- _Problem details_: Starting with the line that contains "left eye: (155, 136)" and stopping after the line that contains "right ankle: (107, 432)", copy the entries below exactly. Include nothing else.

- _Records to use_:
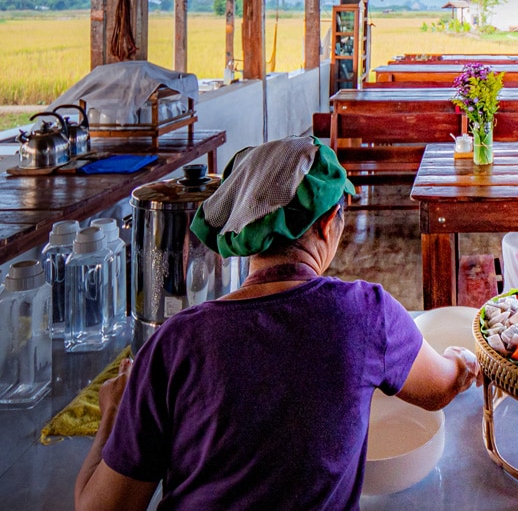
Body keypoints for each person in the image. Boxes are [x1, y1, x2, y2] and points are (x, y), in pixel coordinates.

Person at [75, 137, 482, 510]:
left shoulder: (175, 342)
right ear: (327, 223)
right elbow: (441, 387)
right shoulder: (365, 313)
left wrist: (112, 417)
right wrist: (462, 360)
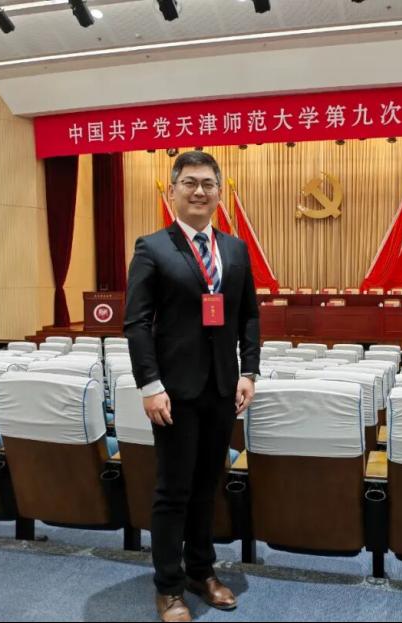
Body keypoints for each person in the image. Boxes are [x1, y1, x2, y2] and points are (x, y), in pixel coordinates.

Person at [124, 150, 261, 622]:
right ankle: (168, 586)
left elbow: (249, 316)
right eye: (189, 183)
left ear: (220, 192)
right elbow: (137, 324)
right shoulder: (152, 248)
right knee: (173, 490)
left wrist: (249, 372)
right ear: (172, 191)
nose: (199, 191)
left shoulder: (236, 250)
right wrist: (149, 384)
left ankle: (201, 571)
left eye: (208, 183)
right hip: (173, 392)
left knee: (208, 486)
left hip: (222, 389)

==

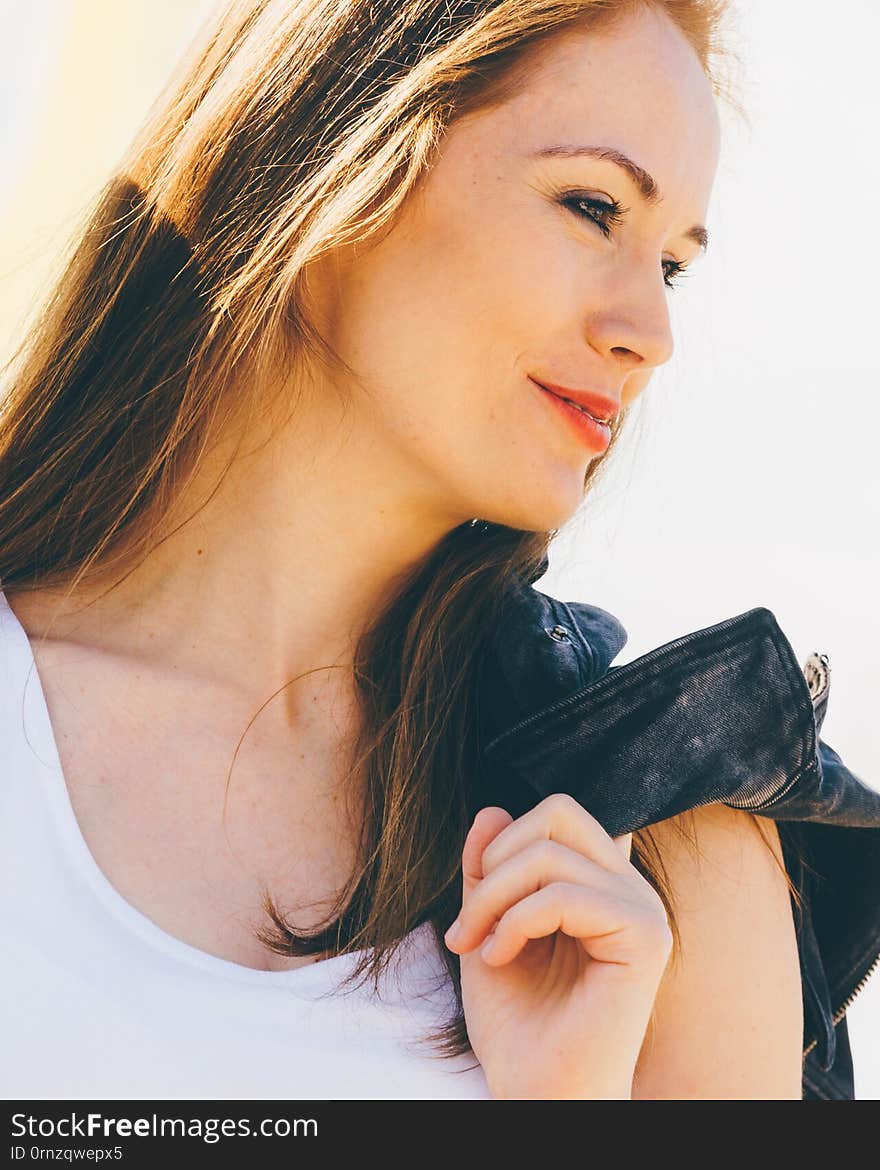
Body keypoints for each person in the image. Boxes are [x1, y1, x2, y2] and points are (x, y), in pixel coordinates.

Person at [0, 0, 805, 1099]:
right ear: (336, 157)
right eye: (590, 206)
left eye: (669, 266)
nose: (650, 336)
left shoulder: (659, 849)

--

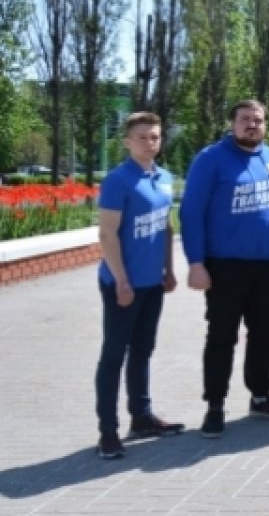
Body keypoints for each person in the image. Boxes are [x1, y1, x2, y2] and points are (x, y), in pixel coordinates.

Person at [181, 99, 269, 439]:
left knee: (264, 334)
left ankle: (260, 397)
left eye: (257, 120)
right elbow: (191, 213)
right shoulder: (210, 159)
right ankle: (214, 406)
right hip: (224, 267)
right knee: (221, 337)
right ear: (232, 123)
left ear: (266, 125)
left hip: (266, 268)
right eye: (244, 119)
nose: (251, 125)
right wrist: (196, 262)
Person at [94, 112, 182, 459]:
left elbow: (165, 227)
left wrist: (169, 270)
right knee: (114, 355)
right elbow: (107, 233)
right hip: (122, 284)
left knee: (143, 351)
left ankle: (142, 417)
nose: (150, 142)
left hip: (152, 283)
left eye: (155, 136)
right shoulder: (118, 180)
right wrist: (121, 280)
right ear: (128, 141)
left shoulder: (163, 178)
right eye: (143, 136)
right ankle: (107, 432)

- _Output of the exercise_:
left eye: (155, 136)
right shoulder: (118, 180)
right wrist: (121, 280)
right ear: (128, 141)
left shoulder: (163, 178)
right eye: (143, 136)
right ankle: (107, 432)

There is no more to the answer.